Nombreux sont les cantons alémaniques qui remettent en question l'apprentissage des langues dès l'école primaire. Le français, qui est généralement inscrit dans le programme scolaire comme une deuxième langue étrangère après l'anglais, est sur la sellette. Les enseignants et les politiques parlent d'élèves surmenés.
Les enseignants pointés du doigt
Le linguiste Daniel Elmiger pense que le cœur du problème vient d'ailleurs. Dans son nouveau livre («Les problèmes de l'enseignement des langues étrangères en Suisse – qu'en est-il des langues nationales?»), il pointe plutôt du doigt les compétences des enseignants du primaire.
Daniel Elmiger enseigne entre autres à l'Université de Genève et est actif dans la formation initiale et continue des enseignants. Dans son livre, il émet des critiques acerbes contre le système actuel d'enseignement des langues étrangères, contre les enseignants et aussi contre la Conférence des directeurs cantonaux de l'instruction publique (CDIP).
Le français: une matière frustrante?
Daniel Elmiger raconte son quotidien professionnel: «Il est plutôt rare que je parle avec des enseignants motivés et sûrs d'eux, qui font leur travail avec plaisir et succès.» Au lieu de cela, l'enseignement semble souvent sans plaisir, sans «motivation interne». Le français devient ainsi rapidement une «matière haïe», tant par les enseignants que par les élèves.
Et cela se voit dans les résultats. Une enquête de la CDIP réalisée en 2016 et 2017 a examiné pour la première fois à l'échelle nationale si les compétences de base en matière d'acquisition de la langue étaient atteintes à la fin du degré primaire. Selon les statistiques, seulement 65,2% des élèves y sont parvenus lors d'une compréhension de texte en français.
Dans les cantons plurilingues, les valeurs sont en général un peu plus élevées. A titre de comparaison, le taux de réussite était de 86% pour une évaluation équivalente en anglais. Mais alors comment expliquer cette différence?
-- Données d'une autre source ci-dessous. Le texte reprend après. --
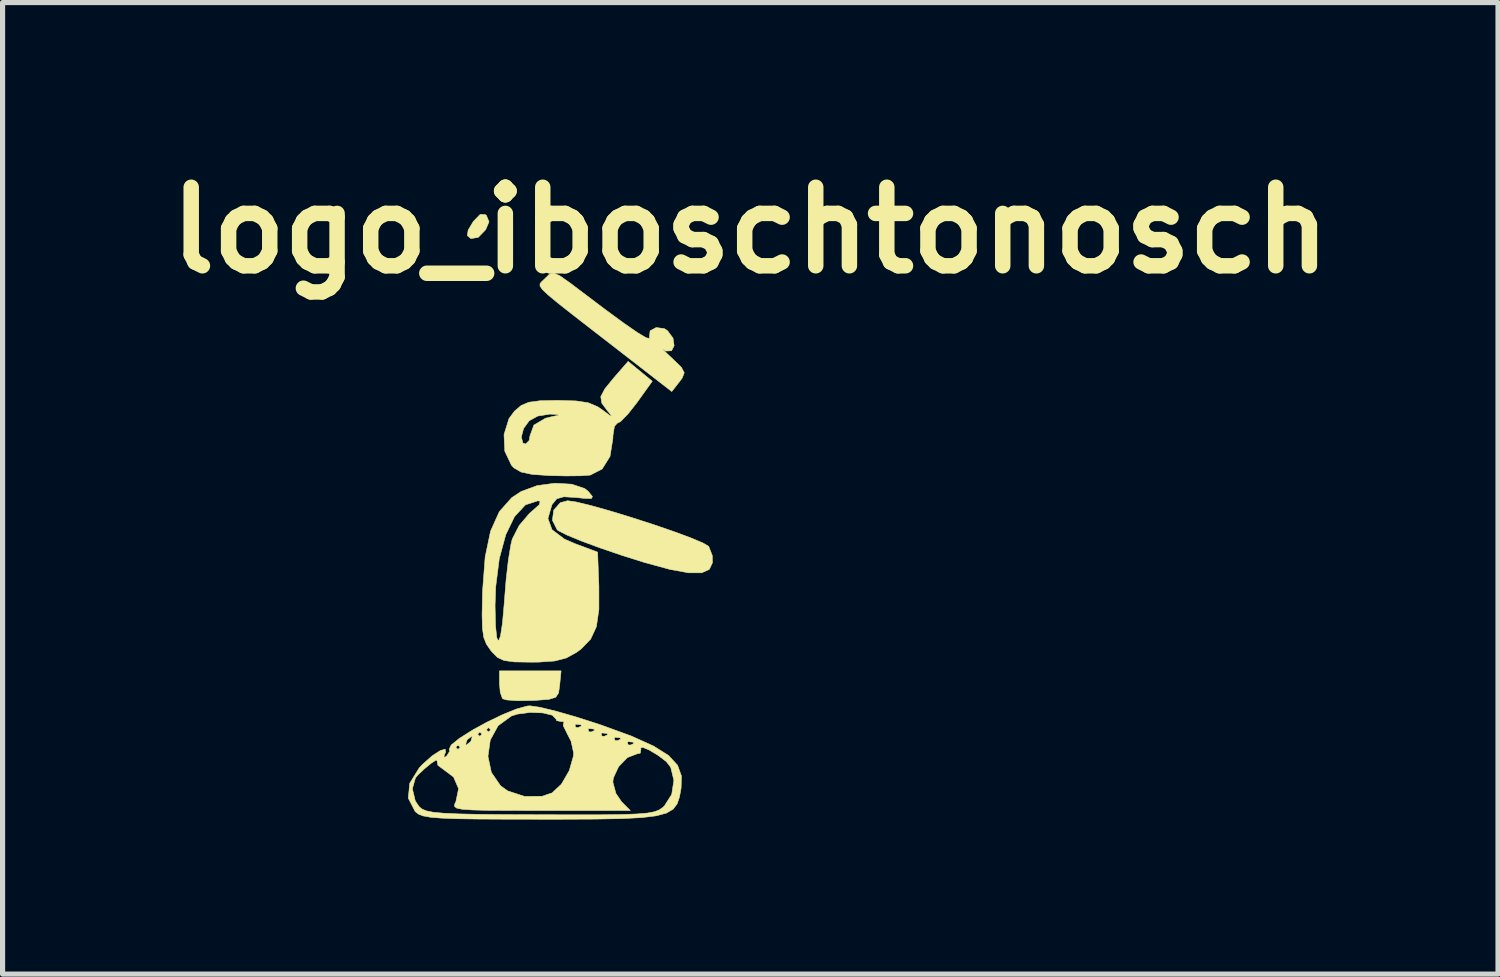
<source format=kicad_pcb>
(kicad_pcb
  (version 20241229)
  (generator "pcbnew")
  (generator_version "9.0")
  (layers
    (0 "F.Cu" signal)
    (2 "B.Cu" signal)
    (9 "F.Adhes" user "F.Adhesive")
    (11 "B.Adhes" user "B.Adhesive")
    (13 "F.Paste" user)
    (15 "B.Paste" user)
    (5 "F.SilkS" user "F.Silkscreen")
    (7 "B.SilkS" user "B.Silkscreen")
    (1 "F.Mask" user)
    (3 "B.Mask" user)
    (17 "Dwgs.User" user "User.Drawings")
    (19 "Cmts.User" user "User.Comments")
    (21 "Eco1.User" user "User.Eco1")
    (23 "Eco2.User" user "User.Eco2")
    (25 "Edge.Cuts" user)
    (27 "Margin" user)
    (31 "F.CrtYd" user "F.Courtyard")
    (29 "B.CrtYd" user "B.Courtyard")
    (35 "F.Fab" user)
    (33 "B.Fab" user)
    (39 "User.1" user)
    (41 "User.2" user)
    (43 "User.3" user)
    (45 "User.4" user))
  (footprint "logo_iboschtonosch"
    (layer "F.Cu")
    (at 8.335 6.498)
    (property "Reference" "logo_iboschtonosch" (at 3.175 -5.08 0) (layer "F.SilkS") (effects (font (size 1.524 1.524) (thickness 0.3))))
    (attr through_hole)
    (fp_poly (pts (xy -2.484 -4.07) (xy -2.248 -3.925) (xy -2.045 -3.771) (xy -1.528 -3.365) (xy -1.701 -3.122) (xy -1.843 -2.961) (xy -1.963 -2.886) (xy -1.974 -2.885) (xy -2.086 -2.938) (xy -2.286 -3.072) (xy -2.534 -3.258) (xy -2.562 -3.28) (xy -2.811 -3.484) (xy -2.945 -3.619) (xy -2.986 -3.716) (xy -2.956 -3.808) (xy -2.936 -3.841) (xy -2.793 -4.025) (xy -2.653 -4.102) (xy -2.484 -4.07)) (stroke (width 0.01) (type solid)) (fill yes) (layer "F.Mask"))
    (fp_poly (pts (xy -2.715 5.587) (xy -2.64 5.698) (xy -2.668 5.89) (xy -2.789 6.046) (xy -2.921 6.096) (xy -3.061 6.037) (xy -3.129 5.973) (xy -3.196 5.822) (xy -3.013 5.822) (xy -3.001 5.849) (xy -2.898 5.891) (xy -2.871 5.88) (xy -2.829 5.777) (xy -2.841 5.75) (xy -2.944 5.708) (xy -2.971 5.719) (xy -3.013 5.822) (xy -3.196 5.822) (xy -3.216 5.777) (xy -3.153 5.621) (xy -2.961 5.547) (xy -2.921 5.546) (xy -2.715 5.587)) (stroke (width 0.01) (type solid)) (fill yes) (layer "F.Mask"))
    (fp_poly (pts (xy -1.049 -5.488) (xy -0.838 -5.323) (xy -0.65 -5.157) (xy -0.529 -5.028) (xy -0.508 -4.987) (xy -0.558 -4.881) (xy -0.688 -4.687) (xy -0.871 -4.44) (xy -1.077 -4.177) (xy -1.278 -3.933) (xy -1.446 -3.745) (xy -1.552 -3.65) (xy -1.566 -3.645) (xy -1.672 -3.694) (xy -1.857 -3.826) (xy -2.027 -3.965) (xy -2.403 -4.29) (xy -1.869 -4.98) (xy -1.62 -5.286) (xy -1.417 -5.502) (xy -1.28 -5.61) (xy -1.239 -5.615) (xy -1.049 -5.488)) (stroke (width 0.01) (type solid)) (fill yes) (layer "F.Mask"))
    (fp_poly (pts (xy -0.506 -6.126) (xy -0.266 -5.938) (xy -0.058 -5.778) (xy 0.031 -5.712) (xy 0.128 -5.63) (xy 0.134 -5.544) (xy 0.044 -5.396) (xy 0.004 -5.34) (xy -0.129 -5.173) (xy -0.226 -5.087) (xy -0.239 -5.084) (xy -0.329 -5.135) (xy -0.513 -5.265) (xy -0.754 -5.447) (xy -0.783 -5.47) (xy -1.021 -5.671) (xy -1.194 -5.843) (xy -1.269 -5.953) (xy -1.27 -5.96) (xy -1.213 -6.089) (xy -1.078 -6.247) (xy -0.886 -6.428) (xy -0.506 -6.126)) (stroke (width 0.01) (type solid)) (fill yes) (layer "F.Mask"))
    (fp_poly (pts (xy 1.241 5.198) (xy 1.419 5.338) (xy 1.516 5.576) (xy 1.524 5.676) (xy 1.455 5.911) (xy 1.284 6.056) (xy 1.062 6.089) (xy 0.841 5.991) (xy 0.81 5.963) (xy 0.694 5.74) (xy 0.698 5.62) (xy 0.951 5.62) (xy 0.988 5.768) (xy 1.094 5.842) (xy 1.101 5.842) (xy 1.205 5.774) (xy 1.242 5.709) (xy 1.245 5.553) (xy 1.161 5.451) (xy 1.04 5.454) (xy 1.005 5.481) (xy 0.951 5.62) (xy 0.698 5.62) (xy 0.703 5.483) (xy 0.81 5.298) (xy 1.024 5.177) (xy 1.241 5.198)) (stroke (width 0.01) (type solid)) (fill yes) (layer "F.Mask"))
    (fp_poly (pts (xy -0.799 4.487) (xy -0.57 4.673) (xy -0.44 4.965) (xy -0.423 5.141) (xy -0.473 5.375) (xy -0.596 5.592) (xy -0.753 5.733) (xy -0.84 5.757) (xy -0.988 5.781) (xy -1.03 5.793) (xy -1.208 5.798) (xy -1.27 5.782) (xy -1.556 5.607) (xy -1.728 5.358) (xy -1.781 5.075) (xy -1.778 5.066) (xy -1.335 5.066) (xy -1.308 5.244) (xy -1.253 5.317) (xy -1.159 5.403) (xy -1.077 5.403) (xy -0.981 5.367) (xy -0.88 5.253) (xy -0.848 5.069) (xy -0.892 4.907) (xy -0.932 4.868) (xy -1.112 4.83) (xy -1.258 4.912) (xy -1.335 5.066) (xy -1.778 5.066) (xy -1.71 4.801) (xy -1.511 4.575) (xy -1.423 4.521) (xy -1.095 4.43) (xy -0.799 4.487)) (stroke (width 0.01) (type solid)) (fill yes) (layer "F.Mask"))
    (fp_poly (pts (xy 2.896 -2.159) (xy 2.705 -1.918) (xy 2.515 -1.677) (xy 2.76 -1.476) (xy 3.006 -1.274) (xy 3.223 -1.526) (xy 3.401 -1.714) (xy 3.503 -1.759) (xy 3.548 -1.659) (xy 3.556 -1.478) (xy 3.505 -1.238) (xy 3.377 -1.002) (xy 3.211 -0.825) (xy 3.057 -0.762) (xy 2.999 -0.687) (xy 2.904 -0.483) (xy 2.789 -0.184) (xy 2.697 0.085) (xy 2.579 0.432) (xy 2.477 0.709) (xy 2.403 0.883) (xy 2.374 0.926) (xy 2.271 0.89) (xy 2.117 0.824) (xy 1.955 0.751) (xy 1.884 0.717) (xy 1.899 0.638) (xy 1.958 0.438) (xy 2.05 0.157) (xy 2.075 0.084) (xy 2.175 -0.224) (xy 2.247 -0.473) (xy 2.279 -0.617) (xy 2.28 -0.629) (xy 2.252 -0.6) (xy 2.184 -0.443) (xy 2.09 -0.19) (xy 2.068 -0.127) (xy 1.938 0.245) (xy 1.853 0.483) (xy 1.8 0.616) (xy 1.769 0.671) (xy 1.747 0.673) (xy 1.734 0.662) (xy 1.741 0.569) (xy 1.791 0.353) (xy 1.876 0.051) (xy 1.936 -0.148) (xy 2.069 -0.618) (xy 2.135 -0.983) (xy 2.142 -1.288) (xy 2.138 -1.333) (xy 2.127 -1.613) (xy 2.176 -1.804) (xy 2.301 -1.982) (xy 2.52 -2.162) (xy 2.699 -2.188) (xy 2.896 -2.159)) (stroke (width 0.01) (type solid)) (fill yes) (layer "F.Mask"))
    (fp_poly (pts (xy 1.519 1.569) (xy 1.701 1.625) (xy 1.884 1.668) (xy 2.025 1.709) (xy 2.095 1.784) (xy 2.095 1.927) (xy 2.029 2.171) (xy 1.951 2.401) (xy 1.838 2.851) (xy 1.832 3.265) (xy 1.835 3.296) (xy 1.855 3.562) (xy 1.82 3.734) (xy 1.711 3.883) (xy 1.666 3.93) (xy 1.502 4.05) (xy 1.316 4.128) (xy 1.153 4.157) (xy 1.058 4.126) (xy 1.066 4.043) (xy 1.169 3.895) (xy 1.257 3.786) (xy 1.329 3.675) (xy 1.307 3.573) (xy 1.173 3.423) (xy 1.154 3.405) (xy 0.922 3.175) (xy 0.75 3.408) (xy 0.597 3.567) (xy 0.457 3.64) (xy 0.448 3.641) (xy 0.35 3.582) (xy 0.347 3.429) (xy 0.425 3.219) (xy 0.572 2.989) (xy 0.753 2.794) (xy 1.02 2.489) (xy 1.065 2.396) (xy 1.23 2.396) (xy 1.245 2.449) (xy 1.311 2.346) (xy 1.359 2.232) (xy 1.41 2.059) (xy 1.409 1.974) (xy 1.361 2.019) (xy 1.292 2.176) (xy 1.284 2.197) (xy 1.23 2.396) (xy 1.065 2.396) (xy 1.204 2.106) (xy 1.236 2.008) (xy 1.317 1.778) (xy 1.439 1.778) (xy 1.47 1.848) (xy 1.496 1.834) (xy 1.506 1.734) (xy 1.496 1.722) (xy 1.445 1.733) (xy 1.439 1.778) (xy 1.317 1.778) (xy 1.334 1.728) (xy 1.418 1.589) (xy 1.505 1.565) (xy 1.519 1.569)) (stroke (width 0.01) (type solid)) (fill yes) (layer "F.Mask"))
    (fp_poly (pts (xy -1.965 -5.383) (xy -1.945 -5.365) (xy -1.895 -5.244) (xy -1.961 -5.09) (xy -2.104 -4.942) (xy -2.247 -4.918) (xy -2.317 -4.977) (xy -2.3 -5.083) (xy -2.202 -5.248) (xy -2.199 -5.252) (xy -2.066 -5.388) (xy -1.965 -5.383)) (stroke (width 0.01) (type solid)) (fill yes) (layer "F.SilkS"))
    (fp_poly (pts (xy -0.524 3.747) (xy -0.545 3.899) (xy -0.601 3.983) (xy -0.732 4.023) (xy -0.98 4.042) (xy -1.062 4.046) (xy -1.343 4.05) (xy -1.552 4.035) (xy -1.633 4.011) (xy -1.677 3.89) (xy -1.693 3.711) (xy -1.693 3.471) (xy -0.497 3.471) (xy -0.524 3.747)) (stroke (width 0.01) (type solid)) (fill yes) (layer "F.SilkS"))
    (fp_poly (pts (xy -0.194 0.195) (xy 0.095 0.266) (xy 0.462 0.369) (xy 0.874 0.495) (xy 1.294 0.631) (xy 1.688 0.766) (xy 2.022 0.89) (xy 2.261 0.991) (xy 2.368 1.055) (xy 2.437 1.232) (xy 2.441 1.371) (xy 2.379 1.502) (xy 2.231 1.568) (xy 1.981 1.568) (xy 1.616 1.502) (xy 1.121 1.367) (xy 0.688 1.231) (xy 0.267 1.087) (xy -0.102 0.951) (xy -0.386 0.834) (xy -0.551 0.75) (xy -0.572 0.734) (xy -0.666 0.547) (xy -0.639 0.35) (xy -0.511 0.206) (xy -0.37 0.169) (xy -0.194 0.195)) (stroke (width 0.01) (type solid)) (fill yes) (layer "F.SilkS"))
    (fp_poly (pts (xy -0.522 -4.197) (xy -0.328 -4.061) (xy -0.18 -3.949) (xy 0.331 -3.563) (xy 0.718 -3.279) (xy 0.99 -3.091) (xy 1.154 -2.993) (xy 1.219 -2.981) (xy 1.217 -3.004) (xy 1.231 -3.129) (xy 1.349 -3.192) (xy 1.506 -3.171) (xy 1.567 -3.132) (xy 1.675 -2.987) (xy 1.697 -2.841) (xy 1.647 -2.741) (xy 1.536 -2.736) (xy 1.477 -2.773) (xy 1.482 -2.761) (xy 1.587 -2.661) (xy 1.671 -2.582) (xy 1.838 -2.42) (xy 1.893 -2.315) (xy 1.854 -2.213) (xy 1.799 -2.139) (xy 1.651 -1.95) (xy 0.589 -2.774) (xy 0.092 -3.159) (xy -0.287 -3.453) (xy -0.562 -3.67) (xy -0.747 -3.823) (xy -0.857 -3.927) (xy -0.905 -3.995) (xy -0.906 -4.042) (xy -0.874 -4.082) (xy -0.824 -4.128) (xy -0.806 -4.146) (xy -0.722 -4.228) (xy -0.64 -4.249) (xy -0.522 -4.197)) (stroke (width 0.01) (type solid)) (fill yes) (layer "F.SilkS"))
    (fp_poly (pts (xy 1.273 -2.15) (xy 0.972 -1.731) (xy 0.801 -1.514) (xy 0.66 -1.37) (xy 0.59 -1.333) (xy 0.538 -1.273) (xy 0.51 -1.097) (xy 0.508 -1.035) (xy 0.453 -0.692) (xy 0.299 -0.446) (xy 0.068 -0.328) (xy 0.066 -0.328) (xy -0.115 -0.315) (xy -0.403 -0.312) (xy -0.72 -0.319) (xy -1.058 -0.342) (xy -1.273 -0.388) (xy -1.41 -0.467) (xy -1.46 -0.519) (xy -1.589 -0.792) (xy -1.602 -1.067) (xy -1.269 -1.067) (xy -1.238 -0.952) (xy -1.185 -0.931) (xy -1.115 -1.002) (xy -1.101 -1.09) (xy -1.025 -1.299) (xy -0.799 -1.432) (xy -0.677 -1.462) (xy -0.545 -1.49) (xy -0.568 -1.504) (xy -0.713 -1.512) (xy -0.949 -1.474) (xy -1.115 -1.384) (xy -1.225 -1.232) (xy -1.269 -1.067) (xy -1.602 -1.067) (xy -1.604 -1.117) (xy -1.508 -1.424) (xy -1.401 -1.57) (xy -1.271 -1.68) (xy -1.123 -1.742) (xy -0.907 -1.771) (xy -0.572 -1.778) (xy -0.566 -1.778) (xy -0.209 -1.768) (xy 0.031 -1.732) (xy 0.21 -1.657) (xy 0.306 -1.592) (xy 0.456 -1.481) (xy 0.487 -1.473) (xy 0.412 -1.566) (xy 0.402 -1.577) (xy 0.293 -1.725) (xy 0.273 -1.85) (xy 0.352 -2.002) (xy 0.53 -2.22) (xy 0.804 -2.535) (xy 1.273 -2.15)) (stroke (width 0.01) (type solid)) (fill yes) (layer "F.SilkS"))
    (fp_poly (pts (xy -0.291 -0.152) (xy -0.039 -0.068) (xy 0.033 -0.01) (xy 0.111 0.087) (xy 0.093 0.126) (xy -0.051 0.123) (xy -0.199 0.107) (xy -0.444 0.092) (xy -0.581 0.131) (xy -0.67 0.24) (xy -0.676 0.252) (xy -0.752 0.513) (xy -0.673 0.731) (xy -0.432 0.913) (xy -0.233 1) (xy 0.212 1.166) (xy 0.237 1.826) (xy 0.237 2.283) (xy 0.188 2.614) (xy 0.076 2.856) (xy -0.11 3.047) (xy -0.197 3.111) (xy -0.394 3.22) (xy -0.62 3.279) (xy -0.935 3.301) (xy -1.079 3.302) (xy -1.4 3.297) (xy -1.602 3.27) (xy -1.733 3.209) (xy -1.842 3.098) (xy -1.865 3.069) (xy -1.946 2.952) (xy -1.997 2.823) (xy -2.023 2.645) (xy -2.03 2.379) (xy -2.026 2.205) (xy -1.778 2.205) (xy -1.769 2.599) (xy -1.745 2.827) (xy -1.712 2.892) (xy -1.673 2.797) (xy -1.634 2.544) (xy -1.598 2.136) (xy -1.596 2.103) (xy -1.563 1.697) (xy -1.52 1.32) (xy -1.472 1.026) (xy -1.445 0.914) (xy -1.31 0.649) (xy -1.107 0.411) (xy -1.077 0.386) (xy -0.919 0.245) (xy -0.903 0.179) (xy -0.948 0.17) (xy -1.189 0.249) (xy -1.4 0.476) (xy -1.571 0.83) (xy -1.696 1.292) (xy -1.766 1.842) (xy -1.778 2.205) (xy -2.026 2.205) (xy -2.022 1.988) (xy -2.019 1.903) (xy -1.97 1.259) (xy -1.865 0.758) (xy -1.696 0.382) (xy -1.456 0.111) (xy -1.271 -0.011) (xy -0.963 -0.124) (xy -0.617 -0.171) (xy -0.291 -0.152)) (stroke (width 0.01) (type solid)) (fill yes) (layer "F.SilkS"))
    (fp_poly (pts (xy -0.912 4.176) (xy -0.603 4.251) (xy -0.214 4.362) (xy 0.214 4.499) (xy 0.296 4.527) (xy 0.871 4.737) (xy 1.295 4.928) (xy 1.587 5.111) (xy 1.763 5.301) (xy 1.839 5.511) (xy 1.832 5.748) (xy 1.801 5.917) (xy 1.756 6.05) (xy 1.678 6.153) (xy 1.549 6.23) (xy 1.352 6.283) (xy 1.067 6.318) (xy 0.677 6.338) (xy 0.163 6.347) (xy -0.492 6.35) (xy -0.885 6.35) (xy -1.574 6.349) (xy -2.113 6.346) (xy -2.523 6.34) (xy -2.823 6.328) (xy -3.032 6.311) (xy -3.171 6.286) (xy -3.26 6.253) (xy -3.318 6.209) (xy -3.331 6.195) (xy -3.462 5.94) (xy -3.444 5.756) (xy -3.383 5.756) (xy -3.326 5.995) (xy -3.251 6.106) (xy -3.196 6.152) (xy -3.113 6.187) (xy -2.98 6.214) (xy -2.778 6.233) (xy -2.486 6.246) (xy -2.085 6.255) (xy -1.553 6.26) (xy -0.898 6.262) (xy -0.227 6.264) (xy 0.296 6.263) (xy 0.691 6.258) (xy 0.979 6.247) (xy 1.181 6.23) (xy 1.317 6.204) (xy 1.409 6.168) (xy 1.476 6.121) (xy 1.506 6.094) (xy 1.65 5.868) (xy 1.692 5.595) (xy 1.631 5.342) (xy 1.545 5.231) (xy 1.38 5.106) (xy 1.212 5.006) (xy 1.086 4.953) (xy 1.045 4.969) (xy 1.053 4.987) (xy 1.04 5.067) (xy 0.979 5.08) (xy 0.79 5.153) (xy 0.619 5.33) (xy 0.517 5.55) (xy 0.508 5.63) (xy 0.567 5.849) (xy 0.677 6.011) (xy 0.847 6.181) (xy -0.892 6.181) (xy -1.475 6.18) (xy -1.909 6.178) (xy -2.215 6.17) (xy -2.413 6.157) (xy -2.523 6.134) (xy -2.565 6.101) (xy -2.561 6.055) (xy -2.538 6.008) (xy -2.486 5.756) (xy -2.584 5.53) (xy -2.756 5.401) (xy -2.887 5.303) (xy -2.904 5.216) (xy -2.919 5.199) (xy -3.016 5.262) (xy -3.147 5.37) (xy -3.271 5.486) (xy -3.322 5.546) (xy -3.383 5.756) (xy -3.444 5.756) (xy -3.434 5.653) (xy -3.25 5.354) (xy -3.183 5.283) (xy -2.998 5.119) (xy -2.841 5.017) (xy -2.744 4.99) (xy -2.738 5.052) (xy -2.76 5.093) (xy -2.77 5.151) (xy -2.721 5.13) (xy -2.721 5.129) (xy -1.916 5.129) (xy -1.85 5.441) (xy -1.671 5.701) (xy -1.533 5.8) (xy -1.205 5.907) (xy -0.866 5.904) (xy -0.673 5.839) (xy -0.49 5.669) (xy -0.338 5.406) (xy -0.258 5.126) (xy -0.254 5.061) (xy -0.299 4.854) (xy 0.79 4.854) (xy 0.802 4.905) (xy 0.847 4.911) (xy 0.916 4.88) (xy 0.903 4.854) (xy 0.803 4.844) (xy 0.79 4.854) (xy -0.299 4.854) (xy -0.303 4.836) (xy -0.337 4.77) (xy 0.536 4.77) (xy 0.548 4.82) (xy 0.593 4.826) (xy 0.662 4.795) (xy 0.649 4.77) (xy 0.549 4.759) (xy 0.536 4.77) (xy -0.337 4.77) (xy -0.38 4.685) (xy 0.282 4.685) (xy 0.294 4.735) (xy 0.339 4.741) (xy 0.408 4.71) (xy 0.395 4.685) (xy 0.295 4.675) (xy 0.282 4.685) (xy -0.38 4.685) (xy -0.381 4.683) (xy -0.422 4.6) (xy 0.028 4.6) (xy 0.04 4.651) (xy 0.085 4.657) (xy 0.154 4.626) (xy 0.141 4.6) (xy 0.041 4.59) (xy 0.028 4.6) (xy -0.422 4.6) (xy -0.454 4.537) (xy -0.451 4.516) (xy -0.226 4.516) (xy -0.214 4.566) (xy -0.169 4.572) (xy -0.1 4.541) (xy -0.113 4.516) (xy -0.213 4.505) (xy -0.226 4.516) (xy -0.451 4.516) (xy -0.444 4.466) (xy -0.446 4.448) (xy -0.487 4.456) (xy -0.584 4.436) (xy -0.593 4.409) (xy -0.667 4.331) (xy -0.853 4.286) (xy -1.096 4.277) (xy -1.342 4.309) (xy -1.46 4.346) (xy -1.719 4.535) (xy -1.871 4.812) (xy -1.916 5.129) (xy -2.721 5.129) (xy -2.658 5.03) (xy -2.668 4.993) (xy -2.65 4.953) (xy -2.54 4.953) (xy -2.498 4.995) (xy -2.455 4.953) (xy -2.498 4.911) (xy -2.54 4.953) (xy -2.65 4.953) (xy -2.63 4.91) (xy -2.624 4.905) (xy -2.35 4.905) (xy -2.338 4.911) (xy -2.261 4.851) (xy -2.244 4.826) (xy -2.222 4.747) (xy -2.234 4.741) (xy -2.311 4.801) (xy -2.328 4.826) (xy -2.35 4.905) (xy -2.624 4.905) (xy -2.471 4.781) (xy -2.341 4.699) (xy -2.117 4.699) (xy -2.074 4.741) (xy -2.032 4.699) (xy -2.074 4.657) (xy -2.117 4.699) (xy -2.341 4.699) (xy -2.229 4.628) (xy -2.205 4.614) (xy -1.947 4.614) (xy -1.905 4.657) (xy -1.863 4.614) (xy -1.905 4.572) (xy -1.947 4.614) (xy -2.205 4.614) (xy -1.939 4.468) (xy -1.639 4.323) (xy -1.365 4.211) (xy -1.153 4.153) (xy -1.102 4.149) (xy -0.912 4.176)) (stroke (width 0.01) (type solid)) (fill yes) (layer "F.SilkS")))
  (gr_rect
    (start -3 -3)
    (end 26.02 15.853)
    (stroke (width 0.1) (type default))
    (fill no)
    (layer "Edge.Cuts")))
</source>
Le français a du mal à s'imposer, en particulier en Suisse orientale, écrit Daniel Elmiger. L'anglais vient en premier, rabaissant le français au statut de deuxième choix. Les langues nationales perdent ainsi de leur importance: «En dehors des régions linguistiques, les langues nationales jouent de plus en plus un rôle secondaire.» L'une des conséquences est que l'anglais est de plus en plus utilisé pour la communication entre les régions linguistiques.
Des professeurs incompétents
Mais les enseignants jouent également un rôle central. «Cela devient surtout difficile lorsque l'on constate que les personnes censées enseigner une langue étrangère ne la parlent pas suffisamment bien», juge le linguiste. C'est justement dans le domaine de l'école primaire que cela se produit le plus souvent, alors qu'une approche orale et décontractée serait particulièrement importante.
Le jugement du professeur Elmiger sur l'enseignement des langues étrangères en Suisse est clair: «L'enseignement du français en Suisse alémanique devrait être repensé». L'enseignement de l'allemand en Suisse romande est également mal noté dans son analyse – les résultats seraient même misérables.
Daniel Elmiger voit une part de responsabilité dans les cantons et la CDIP. Ceux-ci ne sont ni en mesure ni désireux de changer fondamentalement la situation. Le professeur de l'UNIGE souhaite avant tout une meilleure coordination de la part de la CDIP. Il faudrait également des règles plus claires en ce qui concerne l'attestation des compétences linguistiques des enseignants: «Les lignes directrices de la CDIP sont contournées de différentes manières, par exemple en détournant la note de maturité de son but initial, à savoir attester d'un niveau de compétences.»
Comprendre plutôt que de supprimer
Et que dit la CDIP à ce sujet? Interrogé, son porte-parole Stefan Kunfermann calme le jeu: «Les discussions actuelles sur l'enseignement des langues étrangères sont également suivies de près dans le cadre de la CDIP.» La mise en œuvre de l'enseignement des langues relève toutefois de la compétence des cantons. La CDIP soutient ces efforts par des recommandations, des publications, des colloques et des travaux en réseau.
Malgré tout, Daniel Elmiger estime que tirer la prise sur l'apprentissage précoce du français n'est pas la bonne solution. «Avant de supprimer purement et simplement l'enseignement du français au niveau primaire, il faudrait mieux comprendre pourquoi il est si impopulaire et controversé», déplore-t-il à Blick. Daniel Elmiger craint que le fait de négliger la langue nationale ne conduise à un éloignement croissant des régions linguistiques. Cela pourrait devenir un problème, car «la Suisse se définit par son plurilinguisme.»